# Sulcata eating eco earth....?



## Zepherrayne (Aug 20, 2012)

Recently changed substrate to Eco-earth coconut fiber and he is now eating it. Is this a problem? I mean he is not munching handfuls of it but he is nibbling on it here and then. He is about 4 months old. Any insight is appreciated.

Darren


----------



## Tom (Aug 20, 2012)

Sometimes they like to test new stuff. Make sure you aren't using any colored bulbs, like red or blue, as those tend to make it worse.

I would also put out two or three trays of their favorite foods. I they have a full tummy, they are less likely to sample other things. Mazuri often helps this too. If they keep bumping into food trays everywhere they turn, they will be less likely to wanna eat the substrate.

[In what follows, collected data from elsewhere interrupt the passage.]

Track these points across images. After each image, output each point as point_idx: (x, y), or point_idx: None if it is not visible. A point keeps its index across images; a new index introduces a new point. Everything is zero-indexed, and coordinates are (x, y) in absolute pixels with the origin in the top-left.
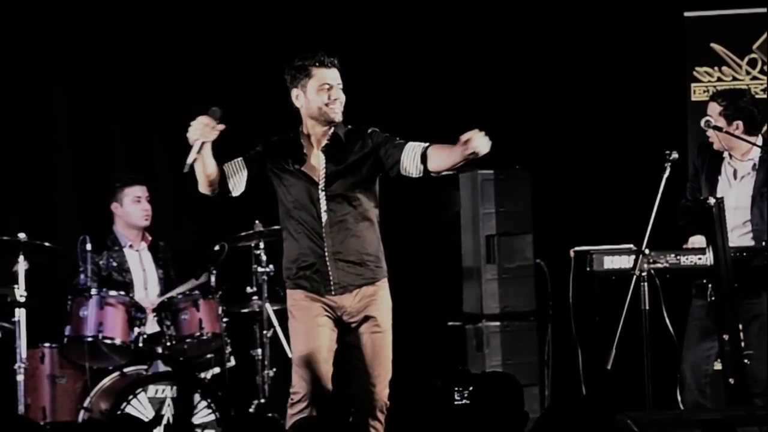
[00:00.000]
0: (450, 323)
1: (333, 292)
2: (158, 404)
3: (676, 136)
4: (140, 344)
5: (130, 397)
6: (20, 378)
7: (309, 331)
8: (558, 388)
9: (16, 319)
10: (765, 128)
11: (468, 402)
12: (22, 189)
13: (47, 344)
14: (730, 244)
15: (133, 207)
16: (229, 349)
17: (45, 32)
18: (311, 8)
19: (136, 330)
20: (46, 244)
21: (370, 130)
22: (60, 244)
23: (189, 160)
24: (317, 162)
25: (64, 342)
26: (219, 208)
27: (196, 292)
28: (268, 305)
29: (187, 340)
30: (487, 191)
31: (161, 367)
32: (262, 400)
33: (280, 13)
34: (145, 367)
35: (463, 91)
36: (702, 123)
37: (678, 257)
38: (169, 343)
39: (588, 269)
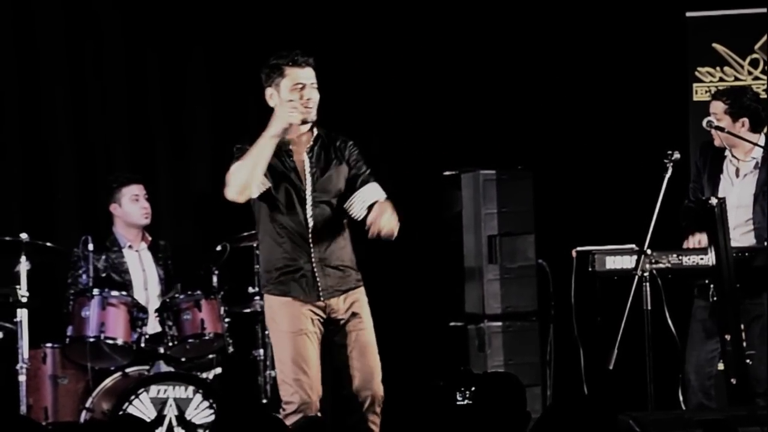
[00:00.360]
0: (452, 323)
1: (321, 298)
2: (160, 405)
3: (678, 137)
4: (142, 344)
5: (132, 397)
6: (22, 378)
7: (297, 339)
8: (560, 389)
9: (18, 319)
10: (766, 128)
11: (470, 402)
12: (23, 189)
13: (49, 344)
14: (733, 243)
15: (131, 206)
16: (230, 350)
17: (47, 32)
18: (312, 8)
19: (138, 330)
20: (48, 244)
21: (350, 143)
22: (61, 245)
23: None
24: (302, 166)
25: (66, 342)
26: (220, 208)
27: (198, 292)
28: None
29: (189, 341)
30: (489, 191)
31: (163, 368)
32: (264, 401)
33: (283, 14)
34: (147, 367)
35: (466, 91)
36: (704, 123)
37: (680, 257)
38: (171, 344)
39: (590, 269)
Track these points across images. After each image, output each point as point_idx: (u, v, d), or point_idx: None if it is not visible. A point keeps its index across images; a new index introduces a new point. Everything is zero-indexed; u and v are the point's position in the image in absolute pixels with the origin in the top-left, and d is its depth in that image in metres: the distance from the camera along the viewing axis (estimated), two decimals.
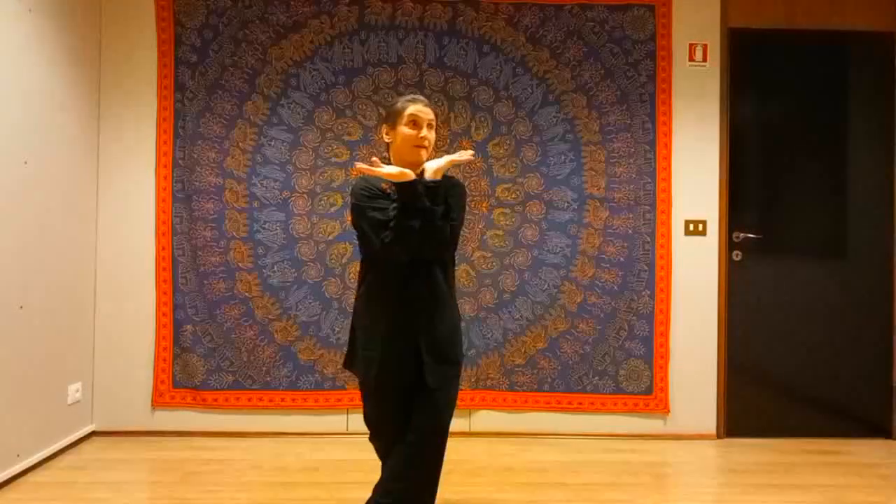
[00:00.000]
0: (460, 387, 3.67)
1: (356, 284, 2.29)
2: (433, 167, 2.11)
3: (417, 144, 2.16)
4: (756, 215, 3.82)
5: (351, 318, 2.30)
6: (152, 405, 3.65)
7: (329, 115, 3.69)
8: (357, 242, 2.25)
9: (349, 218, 2.16)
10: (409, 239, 2.03)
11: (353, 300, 3.65)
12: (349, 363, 2.30)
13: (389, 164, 2.19)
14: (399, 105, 2.20)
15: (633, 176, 3.73)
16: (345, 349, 2.36)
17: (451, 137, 3.71)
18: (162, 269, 3.65)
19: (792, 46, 3.82)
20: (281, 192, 3.68)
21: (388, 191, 2.13)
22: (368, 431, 2.30)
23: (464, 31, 3.72)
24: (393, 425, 2.16)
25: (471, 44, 3.72)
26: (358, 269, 2.24)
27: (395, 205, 2.06)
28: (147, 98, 3.66)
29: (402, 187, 2.05)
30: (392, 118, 2.21)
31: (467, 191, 3.69)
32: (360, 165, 2.11)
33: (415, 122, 2.17)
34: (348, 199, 3.65)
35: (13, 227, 2.96)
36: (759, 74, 3.82)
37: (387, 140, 2.24)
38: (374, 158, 2.13)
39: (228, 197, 3.67)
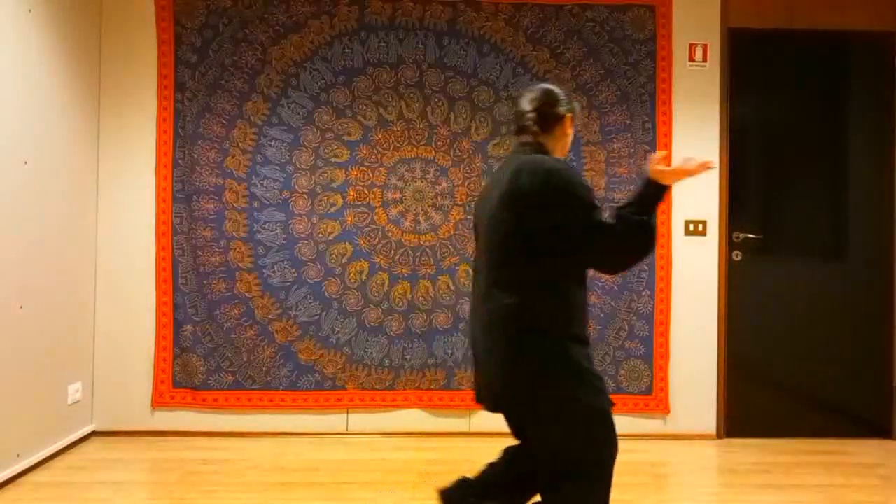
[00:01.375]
0: (461, 387, 3.70)
1: (531, 288, 1.83)
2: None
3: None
4: (756, 215, 3.82)
5: (523, 322, 1.81)
6: (152, 405, 3.65)
7: (329, 115, 3.69)
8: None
9: (546, 211, 1.81)
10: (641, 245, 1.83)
11: (352, 300, 3.69)
12: (559, 384, 1.80)
13: (546, 152, 1.96)
14: (573, 105, 2.04)
15: (633, 176, 3.73)
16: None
17: (450, 137, 3.71)
18: (162, 270, 3.65)
19: (792, 46, 3.82)
20: (281, 192, 3.68)
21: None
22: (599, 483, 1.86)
23: (464, 31, 3.72)
24: None
25: (471, 44, 3.72)
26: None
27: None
28: (147, 98, 3.66)
29: (662, 191, 1.85)
30: (570, 114, 2.02)
31: (468, 192, 3.73)
32: (660, 166, 1.86)
33: None
34: (349, 199, 3.68)
35: (13, 227, 2.96)
36: (759, 74, 3.82)
37: (567, 132, 2.01)
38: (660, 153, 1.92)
39: (228, 197, 3.67)
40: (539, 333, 1.80)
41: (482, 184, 3.71)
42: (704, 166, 1.87)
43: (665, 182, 1.85)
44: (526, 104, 1.99)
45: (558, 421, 1.82)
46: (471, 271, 2.03)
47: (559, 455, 1.85)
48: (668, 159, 1.86)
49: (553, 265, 1.82)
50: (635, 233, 1.79)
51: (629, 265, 1.88)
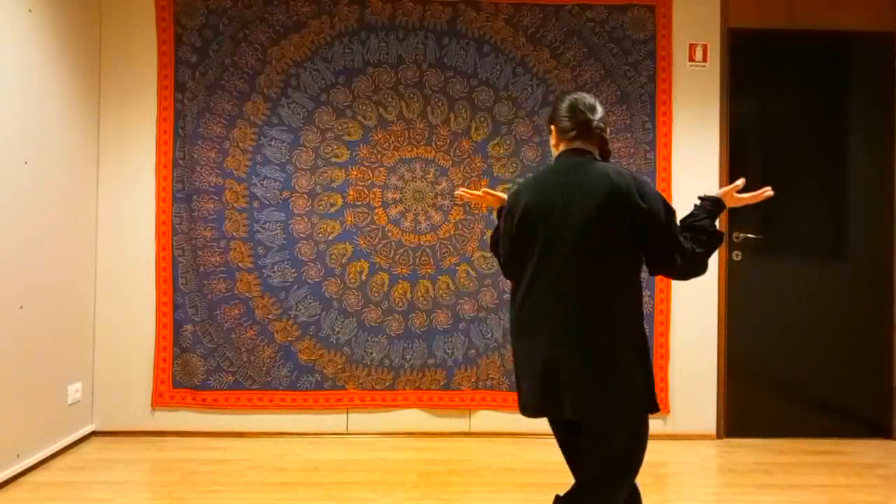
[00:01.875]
0: (461, 387, 3.70)
1: (627, 298, 1.97)
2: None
3: None
4: (756, 215, 3.81)
5: (638, 347, 2.01)
6: (152, 405, 3.65)
7: (329, 115, 3.69)
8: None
9: (661, 220, 1.88)
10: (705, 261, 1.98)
11: (352, 300, 3.69)
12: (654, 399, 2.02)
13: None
14: None
15: None
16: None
17: (450, 137, 3.71)
18: (162, 269, 3.65)
19: (792, 46, 3.82)
20: (281, 192, 3.68)
21: None
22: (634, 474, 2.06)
23: (464, 31, 3.72)
24: None
25: (471, 44, 3.72)
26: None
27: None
28: (147, 98, 3.66)
29: (723, 210, 2.05)
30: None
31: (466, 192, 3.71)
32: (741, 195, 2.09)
33: None
34: (349, 199, 3.68)
35: (13, 227, 2.96)
36: (759, 74, 3.82)
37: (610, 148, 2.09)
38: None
39: (228, 197, 3.67)
40: (642, 348, 1.99)
41: (482, 184, 3.69)
42: (767, 193, 2.10)
43: (731, 205, 2.07)
44: (590, 111, 1.99)
45: (644, 423, 2.04)
46: (525, 277, 1.93)
47: (629, 455, 2.02)
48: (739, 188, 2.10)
49: (639, 273, 1.96)
50: (714, 242, 1.97)
51: (704, 271, 1.99)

Last thing, make sure to do a good long soak everyday for a while to help everything pass through the GI tract.


----------



## Ethan D (Aug 20, 2012)

You know, quick ?, i have heard from many people that eco earth is non digestible for many reptiles ie; Burms, Chinese Water Dragons, Turtles Etc..... just wondering, bad advice or truth? Made me change some of my keeping habits.


----------



## Tom (Aug 20, 2012)

It is not "digestible", but the small particles usually pass right through with no problem. If a tortoise were to eat large quantities and not have access to water, then it could cause a blockage. While it is possible, I have never heard of a blockage with coco coir.


----------